Technology pundit John C. Dvorak wrote about the new agreement in his recent PC Magazine article:
The Google News site robotically scans hundreds of news sources and provides a faux front page of popular news items, with hundreds, if not thousands, of redundant links to those stories (as they are carried by local news outlets). Google links to these outlets, and this is where the reader then goes to read the story. If the story is from the Associated Press , then the local outlet pays the AP for the content.
Until now.
The AP, among others, saw this as some sort of vague copyright violation. It demanded that Google pay a license fee and link to the story directly from the Google site. So, Google said okay. Now, the newspapers—who collectively "own" the AP—lose a link and a potential long-term customer.

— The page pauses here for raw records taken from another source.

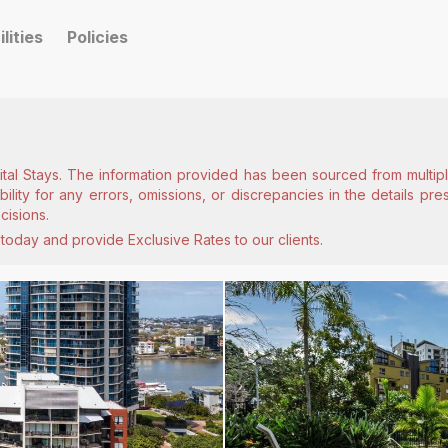
ilities
Policies
ital Stays. The information provided has been sourced from multiple
lity for any errors, omissions, or discrepancies in the details pr
cisions.
today and provide Exclusive Rates to our clients.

Dvorak goes on to question the question why the newspaper industry would let this agreement happen:
So can someone explain to me why the newspapers would stand by and let this happen? No wonder they're dying. They're run by idiots. The newspapers obviously encouraged the AP and others to do this, or they would have squawked when the idea came up.
Earlier this year Google settled a lawsuit with the Agence France-Presse news agency after they claimed Google infringed on their copyrights by posting headlines, photographs and news summaries without the agency's permission.

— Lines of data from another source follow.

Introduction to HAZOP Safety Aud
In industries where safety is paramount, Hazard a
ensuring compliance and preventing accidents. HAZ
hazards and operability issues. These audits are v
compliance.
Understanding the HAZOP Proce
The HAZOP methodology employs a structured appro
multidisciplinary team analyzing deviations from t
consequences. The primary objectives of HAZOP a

It does seem strange that the newspaper industry would overlook the benefits of being included Google's aggregated news index. Is this latest agreement with the Associated Press another example of the newspaper industry's lack of new media savvy?
Discussion
By Thomas D. Greer on Sep 05, 2007
I have profound mixed feelings about Google. When they scrape my entire site, store a complete copy in their cache, and then let users see a cached copy of my pages, without ever visiting me... moreover, doing so on a page with advertising on it, in effect monetizing MY content without paying me a dime: that's copyright infringement through-and-through. They've stolen my content and are selling it. But, what can I do? Tell Google not to index my site? Google is brilliant. Pretend you're a search engine, and then when everyone is using you for search, presto-change-o! Become a media company. It's bait-and-switch on a grand scale. (Note: Google does obey the "no-cache" tag, but of course they still cache my site, they just don't display a link to the cache for my content. But it's in the cache, it's still parsed for Adwords "context", and it's still making them money. It's a Faustian bargain.) They don't stop there, of course, they're trying to do the same thing with copyrighted books and other printed material. Something absolutely must be done to regulate this kind of institutionalized theft. Yet, how? The AP example is a case-in-point of someone trying to do the RIGHT thing, control their content, but with negative side effects. Are you SURE that if I read a story online from a newspaper who's site was scraped by Google, the newspaper pays AP for that "view"? I doubt it. I think the AP saw massive content theft and stepped in to do "something" about it. Was it the right "something"? Time will tell.